Clarke cleared his throat and above him, the strip light in his office flickered and briefly threatened life. He pushed his glasses back against the bridge of his nose and Seaton saw that his hand was shaking. It was hard not to feel pity for him. He was seeking solace in the relative certainty of what he had studied, what he thought he knew. But soon he would have to leave the sure footing of familiar territory. He would have to wander into the darkness again, eventually.

‘Society believes in the notion of places as evil, I think. And the authorities act in a way that perpetuates this superstition. So Ten Rillington Place was demolished after Christie was caught and convicted and hanged. It is almost as though we believe retribution can be exacted against bricks and mortar. Which, of course, it can’t. And, by contrast, tourists pay to get into the Tower of London to gawk at instruments of torture.’

‘Most of them Victorian forgeries,’ Seaton said.

‘Tourists travel to Auschwitz. Where nothing needs to be faked. Where you cannot exaggerate the horrors.’ The professor smiled. ‘And I’m told the Lubyanka has become very popular with visitors to Moscow. The black Lubyanka, where you’d think the very walls might sweat with fear and weep with remembered torment.’

‘So you don’t believe personally that a place can be malevolent?’

The professor’s smile was brave and ghastly in the cold flare of light from the Coleman lantern. ‘I didn’t, Mr Seaton. I didn’t. But, to be frank with you? My opinion changed during my visit to the Fischer house.’

That visit had finally taken place early in October, at the end of the long vacation, at the very beginning of Michaelmas term. Clarke’s quartet of students still wore their summer tans from travel jobs and holidays abroad. A couple of the girls, God help them, wore sunglasses perched by habit in the sun-bleached highlights of their summer hair. They gathered in the college car park carrying overnight bags and borrowed camcorders and an air of anticipation close to excitement. Clarke had found the keys to the house, along with a map and other instructions, in an envelope in his pigeonhole.

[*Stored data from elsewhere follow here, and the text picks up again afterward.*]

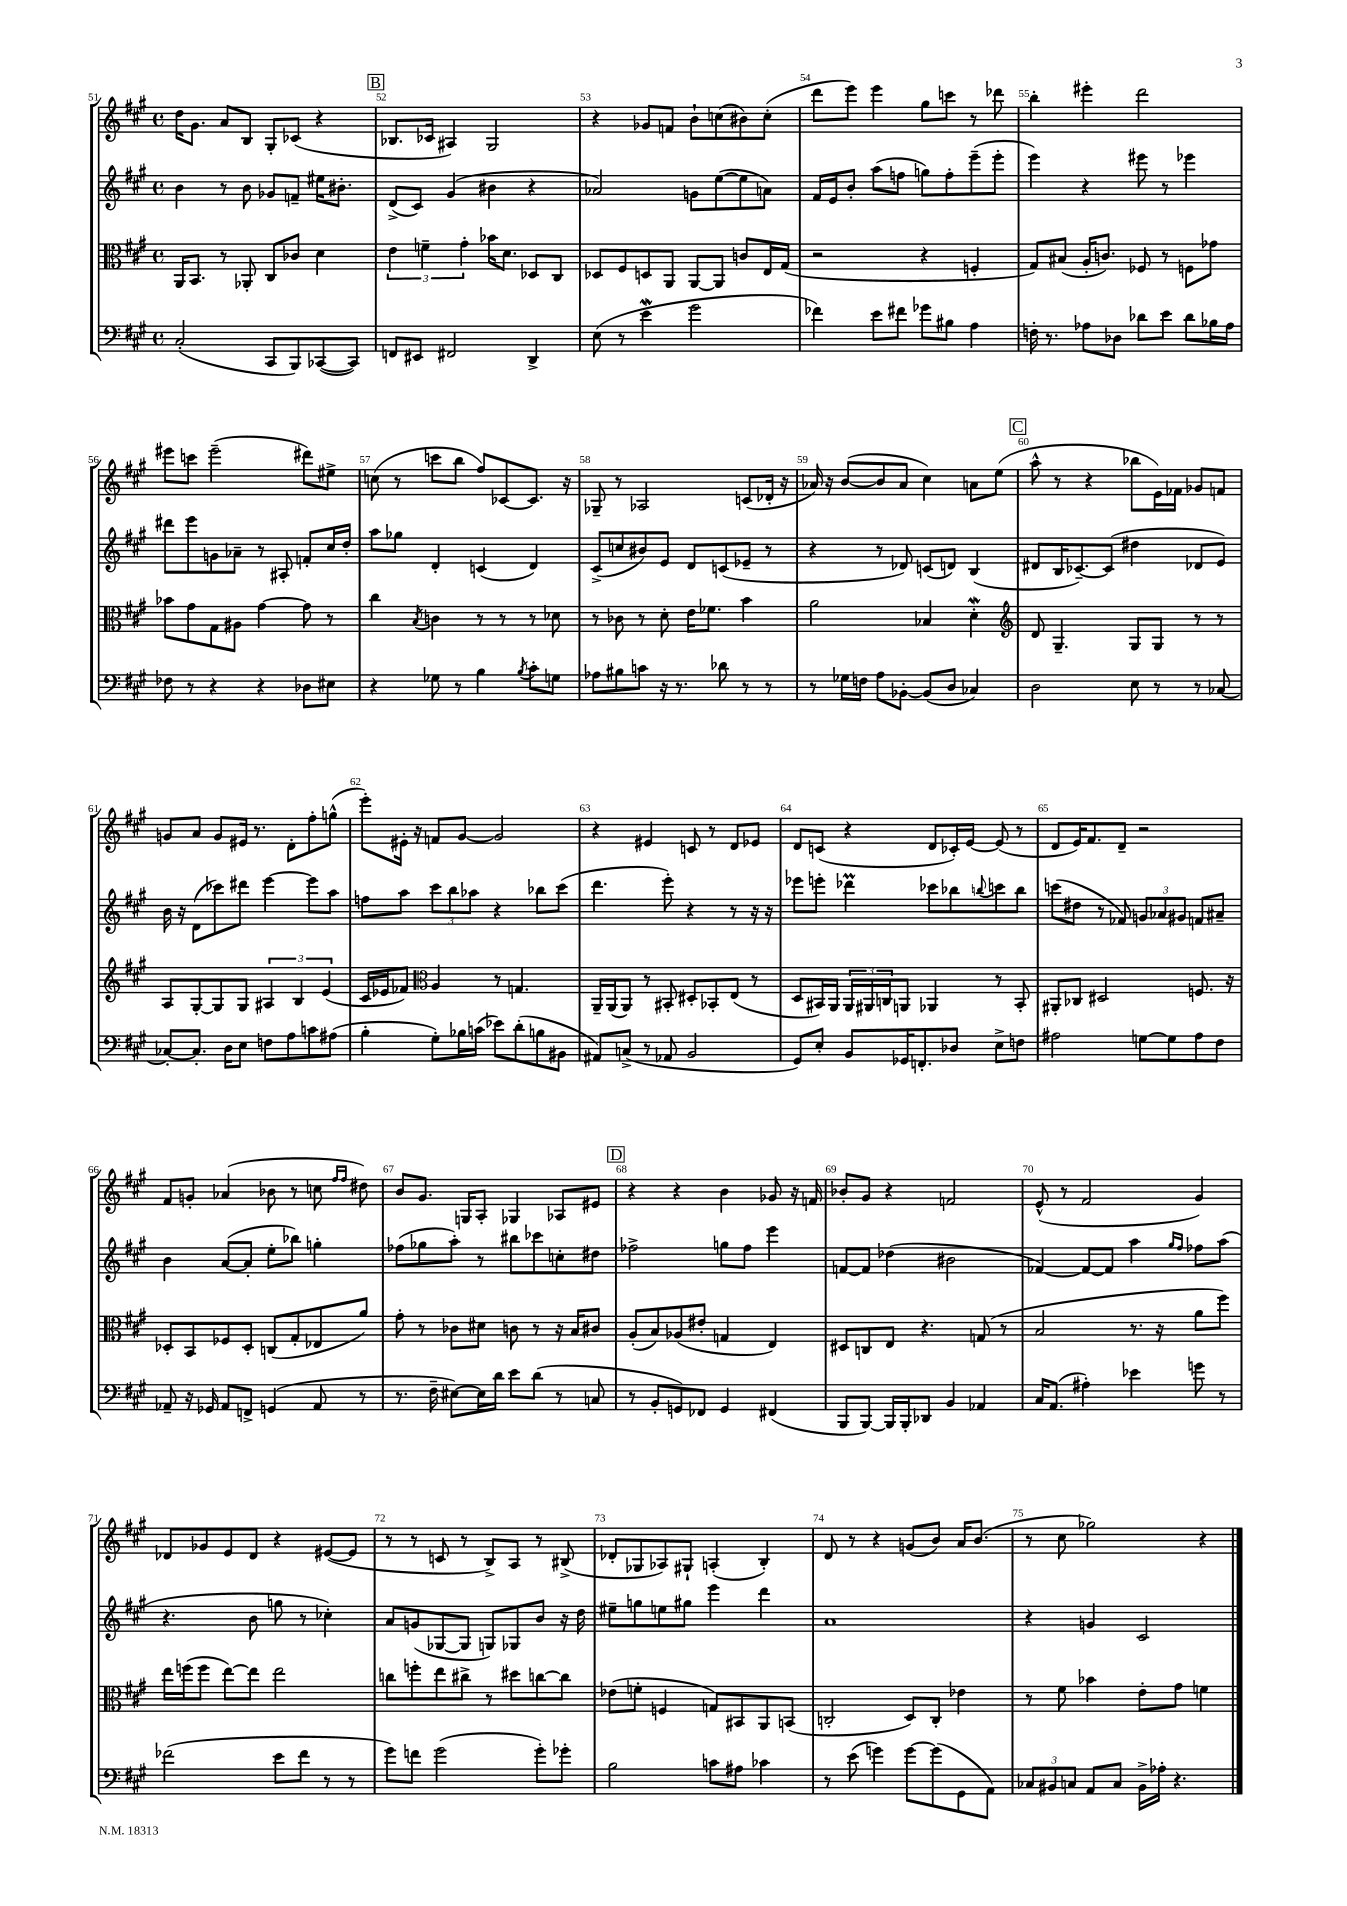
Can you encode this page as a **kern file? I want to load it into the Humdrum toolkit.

**kern	**kern	**kern	**kern
*part4	*part3	*part2	*part1
*staff4	*staff3	*staff2	*staff1
*clefF4	*clefC3	*clefG2	*clefG2
*k[f#c#g#]	*k[f#c#g#]	*k[f#c#g#]	*k[f#c#g#]
*M4/4	*M4/4	*M4/4	*M4/4
*met(c)	*met(c)	*met(c)	*met(c)
=51	=51	=51	=51
(2C#'/	16AA/KL	4b\	16dd\KL
.	8.BB/J	.	8.g#\J
.	8r	8r	8a/L
.	8AA-X'/	8b\	8B/J
8CC#/L	8C#/L	8g-X/L	8G#'/L
8BBB/)	8c-X/J	8fn~/J	(8c-X/J
([8CC-X/	4d\	16ee#X\KL	4r
.	.	8.b#X'\J	.
8CC-/J])	.	.	.
!!LO:REH:place=s1:t=B
=52	=52	=52	=52
8FFn/L	6e\	(8d^/L	8.B-X/L
8EE#X/J	.	8c#/J)	.
.	6fn~\	.	.
.	.	.	16c-X/Jk
2FF#X/	.	(4g#/	4A#X/)
.	6g#'\	.	.
.	16b-X\KL	4b#X\	2G#/
.	8.d\J	.	.
4DD^/	8D-X/L	4r	.
.	8C#/J	.	.
=53	=53	=53	=53
(8E\	8D-X/L	2a-X/)	4r
8r	8F#/	.	.
4eW\	8Dn/	.	8g-X/L
.	8AA/J	.	8fn/J
2g#\	[8AA/L	8gn\L	8b`\L
.	8AA/J]	([8ee\	(8ccn\
.	8cn/L	8ee\]	8b#X\)
.	16E/L	8an\J)	(8cc'\J
.	(16G#/JJ	.	.
=54	=54	=54	=54
4f-X\)	2r	16f#/LL	8ddd\L
.	.	16e/J	.
.	.	8b'/J	8eee\J)
8e\L	.	(8aa\L	4eee\
8f#X\J	.	8ffn\J	.
8g-X\L	4r	8ggn\L)	8gg#\L
8B#X\J	.	8ff'\	8cccn\J
4A\	4Fn'/	(8eee~\	8r
.	.	8eee'\J	8ddd-X\
=55	=55	=55	=55
16Fn'\	8G#/L)	4eee\)	4bb'\
8.r	.	.	.
.	(8B#X/J	.	.
8A-X\L	16A'/KL	4r	4eee#X'\
.	8.cn/J)	.	.
8D-X\J	.	.	.
8d-X\L	8F-X/	8eee#X\	2ddd\
8e\J	8r	8r	.
8d-\L	8Fn\L	4eee-X\	.
16B-X\L	8g-X\J	.	.
16A-\JJ	.	.	.
!!LO:LB:g=z
=56	=56	=56	=56
8F-X\	8b-X\L	8ddd#X\L	8eee#X\L
8r	8g#\	8eee\	8cccn\J
4r	8G#\	8gn\	(2eee#~\
.	8A#X\J	8a-X~\J	.
4r	[4g#\	8r	.
.	.	8A#X'/	.
8D-X\L	8g#\]	8fn'/L	8ddd#X\L)
8E#X\J	8r	16cc#/L	8ee#X^\J
.	.	16dd'/JJ	.
=57	=57	=57	=57
4r	4cc#\	8aa\L	(8ccn\
.	.	8gg-X\J	8r
.	8qB/	.	.
8G-X\	4cn\	4d'/	8cccn\L
8r	.	.	8bb\J
4B\	8r	(4cn/	8ff#/L)
.	8r	.	[8c-X/
8qB/	.	.	.
8c#'\L	8r	4d/)	8.c-/J]
8Gn\J	8d-X\	.	.
.	.	.	16r
=58	=58	=58	=58
8A-X\L	8r	(8c#^/L	8G-X~/
8B#X\	8c-X\	8ccn/	8r
8cn\J	8r	8b#X/)	2A-X/
16r	8d'\	8e/J	.
8.r	.	.	.
.	16e\KL	8d/L	.
.	8.f-X\J	.	.
8d-X\	.	(8cn/	.
8r	4b\	8e-X~/J	(8cn/L
8r	.	8r	16d-X'/Jk
.	.	.	16r
=59	=59	=59	=59
8r	2a\	4r	16a-X/)
.	.	.	16r
16G-X\LL	.	.	([8b/L
16Fn\JJ	.	.	.
8A\L	.	8r	8b/]
[8BB-X'\J	.	8d-X/)	8a-/J
(8BB-/L]	4B-X/	(8cn/L	4cc#\)
8D/J	.	8dn/J)	.
4C-X/)	4dw'\	(4B/	8an\L
.	.	.	(8ee\J
!!LO:REH:place=s1:t=C
=60	=60	=60	=60
*	*clefG2	*	*
2D\	8d/	8d#X/L	8aa^^\
.	4.G#~/	16B/K	8r
.	.	[8.c-X~/)	.
.	.	.	4r
.	.	(8c-/J]	.
8E\	8G#/L	4dd#X\	8bb-X\L
8r	8G#/J	.	16e\L)
.	.	.	16f-X\JJ
8r	8r	8d-X/L	8g-X/L
[8C-X/	8r	8e/J)	8fn/J
!!LO:LB:g=z
=61	=61	=61	=61
8C-X'/L_	8A/L	16b\	8gn/L
.	.	16r	.
8.C-'/J]	[8G#'/	(8d\L	8a/J
.	8G#/]	8ccc-X\)	8g/L
16D\KL	.	.	.
8E\J	8G#/J	8ddd#X\J	16e#X/Jk
.	.	.	8.r
8Fn\L	6A#X/	[4eee\	.
8A\	.	.	8d'\L
.	6B/	.	.
8cn\	.	8eee\L]	8ff#'\
.	(6e/	.	.
(8A#X\J	.	8aa\J	(8ggn^^\J
=62	=62	=62	=62
4B'\	16c#/LL	8ffn\L	8eee'\L)
.	16e-X/J	.	.
.	8f-X/J)	8aa\J	16e#X'\Jk
.	.	.	16r
*	*clefC3	*	*
8G#'\L)	4A/	12ccc#\L	8fn/L
.	.	12bb\	.
16B-X\L	.	.	[8g#/J
.	.	12aa-X\J	.
(16cn\JJ	.	.	.
8e-X\L)	8r	4r	2g#/]
(8d'\	4.Gn/	.	.
8Bn\	.	8bb-X\L	.
8BB#X\J	.	(8ccc#\J	.
=63	=63	=63	=63
8AA#X/L)	16AA~/LL	4.ddd\	4r
.	(16AA/J	.	.
(8Cn^/J	8AA/J)	.	.
8r	8r	.	4e#X/
8AA-X/	8BB#X'/	8eee'\)	.
2BB/	8D#X'/L	4r	8cn/
.	8BB-X'/	.	8r
.	(8E/J	8r	8d/L
.	8r	16r	8e-X/J
.	.	16r	.
=64	=64	=64	=64
8GG#/L)	8D/L	8eee-X\L	8d/L
8E'/J	16BB#X/L)	8eeen'\J	(8cn/J
.	16AA/JJ	.	.
8BB/L	24AA/LL	4ddd-XM\	4r
.	24AA#X/	.	.
.	24Cn/J	.	.
16GG-X/K	8AAn/J	.	.
8.FFn'/	.	.	.
.	4AA-X/	8ccc-X\L	8d/L
8D-X/J	.	8bb-X\	16c-X'/L)
.	.	.	[16e/JJ
.	.	8qqbbn/	.
8E^\L	8r	8cccn\	(8e/]
8Fn\J	8BB#'/	8bb\J	8r
=65	=65	=65	=65
2A#X\	8AA#X'/L	(8cccn\L	8d/L
.	8C-X/J	8dd#X\J	16e/K)
.	.	.	8.f#/
.	2D#X/	8r	.
.	.	8f-X/)	8d~/J
[8Gn\L	.	12gn/L	2r
.	.	12a-X/	.
8G\]	.	.	.
.	.	12g#X/J	.
8A#\	8.Fn/	8fn/L	.
8F#\J	.	8a#X~/J	.
.	16r	.	.
!!LO:LB:g=z
=66	=66	=66	=66
8AA-X~/	8D-X'/L	4b\	8f#/L
16r	8BB/	.	8gn'/J
16GG-X/	.	.	.
8AA-/L	8F-X/	([8a/L	(4a-X/
8FFn^/J	8D-'/J	8a'/J]	.
(4GGn/	(8Cn/L	8ee'\L	8b-X\
.	8G#'/	8bb-X\J)	8r
8AA-/	8E-X/	4ggn'\	8ccn\
.	.	.	16qqff#/LL
.	.	.	16qqff#/JJ
8r	8a/J)	.	8dd#X\)
=67	=67	=67	=67
8.r	8g#'\	(8ff-X\L	8b/L
.	8r	8gg-X\	8.g#/J
16F#~\	.	.	.
[8E#X\L)	8c-X\L	8aa'\J)	.
.	.	.	16Gn/KL
16E#\L]	8d#X\J	8r	8A'/J
16d\JJ	.	.	.
8e\L	8cn\	8bb#X\L	4G-X/
(8d\J	8r	8ccc-X\	.
8r	16r	8ccn'\	8A-X/L
.	16B/KL	.	.
8Cn/	8c#X/J	8dd#X\J	8e#X/J
!!LO:REH:place=s1:t=D
=68	=68	=68	=68
8r	(8A'/L	2ff-X^\	4r
8BB'/L	8B/)	.	.
8GGn/)	(8A-X/	.	4r
8FF-X/J	8e#X'/J	.	.
4GG/	4Gn/	8ggn\L	4b\
.	.	8ff-\J	.
(4FF#X/	4E/)	4eee\	8g-X/
.	.	.	16r
.	.	.	16fn/
=69	=69	=69	=69
8BBB/L	8D#X/L	[8fn/L	8b-X'/L
[8BBB/J)	8Cn/	8f/J]	8g#/J
16BBB/LL]	8E/J	(4dd-X\	4r
16BBB'/J	.	.	.
8DD-X/J	4.r	.	.
4BB/	.	2b#X\	2fn/
4AA-X/	(8Gn/	.	.
.	8r	.	.
=70	=70	=70	=70
16C#/KL	2B/	[4f-X/)	(8e^^/
(8.AA/J	.	.	.
.	.	.	8r
4A#X'\)	.	8f-/L_	2f#/
.	.	8f-/J]	.
4e-X\	8.r	4aa\	.
.	16r	.	.
.	.	16qqgg#/LL	.
.	.	16qqff#/JJ	.
8gn\	8a\L	8ff-X\L	4g#/)
8r	8ff#\J)	(8aa\J	.
!!LO:LB:g=z
=71	=71	=71	=71
(2f-X\	16ee\LL	4.r	8d-X/L
.	(16ffn\J	.	.
.	8ff\J	.	8g-X/
.	[8ee\L)	.	8e/
.	8ee\J]	8b\	8d-/J
8e\L	2ee\	8ggn\	4r
8f-\J	.	8r	.
8r	.	4cc-X'\)	([8e#X/L
8r	.	.	8e#/J]
=72	=72	=72	=72
8g#\L)	8ccn\L	8a/L	8r
8fn\J	8ffn'\	(8gn/	8r
(2g#\	8ee\	[8G-X/	8cn/
.	8cc#X^\J	8G-/J]	8r
.	8r	8Gn/L)	8B^/L)
.	8dd#X\L	8G-X/	8A/J
8g#'\L)	[8ccn\	8b/J	8r
8g-X'\J	8cc\J]	16r	(8B#X^/
.	.	16dd\	.
=73	=73	=73	=73
2B\	(8e-X\L	8ee#X~\L	8d-X'/L
.	8fn'\J	8ggn\	8G-X/
.	4Fn/	8een\	8A-X/)
.	.	8gg#X\J	8G#X`/J
8cn\L	8Gn/L)	4eee\	(4An'/
8A#X\J	8BB#X/	.	.
4c-X\	8AA/	4ddd\	4B'/)
.	(8BBn/J	.	.
=74	=74	=74	=74
8r	2Cn'/	1a	8d/
(8e\	.	.	8r
4gn\)	.	.	4r
[8g\L	8D/L)	.	(8gn/L
(8g\]	8C'/J	.	8b/J)
8GG#\	4e-X\	.	16a/KL
.	.	.	(8.b/J
8AA\J)	.	.	.
=75	=75	=75	=75
12C-X/L	8r	4r	8r
12BB#X/	.	.	.
.	8f#\	.	8cc#\
12Cn/J	.	.	.
8AA/L	4b-X\	4gn/	2gg-X\)
8C/J	.	.	.
16BB#^\LL	8e'\L	2c#/	.
16A-X'\JJ	.	.	.
4.r	8g#\J	.	.
.	4fn\	.	4r
==	==	==	==
*-	*-	*-	*-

Antrobus had not yet returned to the university. He was in Germany studying transcripts of the trial of Peter Kürten, the madman and cannibal more luridly known to history as the Vampire of Düsseldorf. There was a cell under a Düsseldorf police station were Kürten had been briefly incarcerated. The cell had survived Nazism, survived intact the firestorm of the Allied bombing raids towards the end of the war. And Antrobus had apparently arranged to visit it. Kürten had first murdered at the age of five, drowning two school friends in a deliberate act comprehensible at the time only as a tragic accident. Antrobus claimed to be intrigued by the man who had begun his long killing career as an infant. But he had done everything he could, despite his absence, to facilitate the visit to the Fischer house. His instructions were detailed, thoughtful.

‘Solicitous,’ Clarke said, as rain spattered, like fistfuls of vindictive grit, thrown against his office windows. And Seaton shivered at the tone the professor’s voice had taken on.